[Source text]
==========

Have you moved away from elixir? If so, why?

My experience was incredibly similar, started learning Elixir a handful of years ago, then got into some funemployment (with freelancing sidework) after moving to Asia for romantic reasons and took the opportunity to get really serious about Elixir. I also joined a startup over here that did not fare well, then joined a budding organization, made a small non-essential web app with Elixir on Phoenix, and now I lead a team building a more complex web system with Elixir / Phoenix.

Was easy to make the argument for doing a project in Elixir because the other teams here are primarily PHP (lotta PHP in this city…), and Elixir/Phoenix have really matured in the past couple of years IMO

Haven’t moved away from Elixir and likely won’t anytime soon, it is an amazing ecosystem for building resilient, flexible, fast APIs. I don’t miss Node/Ruby/PHP et al. at all

5 Likes

During the last days I was playing around with HTTP/2 and SSE. Implementing this with Raxx is very easy and due to its streaming-oriented nature. I also implemented this with Phoenix/Plug but it really felt kinda hackish. Phoenix does an excellent job as a tool for building MVC based web-sites thanks to its batteries included. Raxx, on the other hand, is a nice solution when it comes to server streaming or micro services.

6 Likes

Just wanted to add my thoughts to this topic, too. First, I would like to state the I really, really enjoy Elixir as a language. Doing software development for more than two decades (god, I feel old) Elixir gave me several new ideads on how to tackle things - especially on the functional programming part. Also I find it quite amazing what you can do with OTP and distributed Elixir/Erlang. If only I had known earlier … :slight_smile:

But as an employee I believe it will be very hard to sell Elixir/Erlang to our customers or even our manager. Here in Germany Java/C# is very popular for traditional enterprises. Startups on the other hand seem to stick to node.js or more lately Golang.

==========

[Data excerpt]
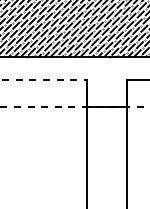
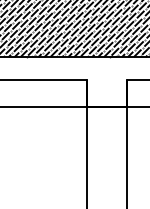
line at (44, 80): dashed -> solid
line at (75, 106): dashed -> solid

==========

[Directions] From the forum thread, copy word for word the passage that begins at the words containing "Have you moved" and ends with "Elixir / Phoenix.". The listing has nothing to do with the forum thread.

[Reply to the task]
Have you moved away from elixir? If so, why?

My experience was incredibly similar, started learning Elixir a handful of years ago, then got into some funemployment (with freelancing sidework) after moving to Asia for romantic reasons and took the opportunity to get really serious about Elixir. I also joined a startup over here that did not fare well, then joined a budding organization, made a small non-essential web app with Elixir on Phoenix, and now I lead a team building a more complex web system with Elixir / Phoenix.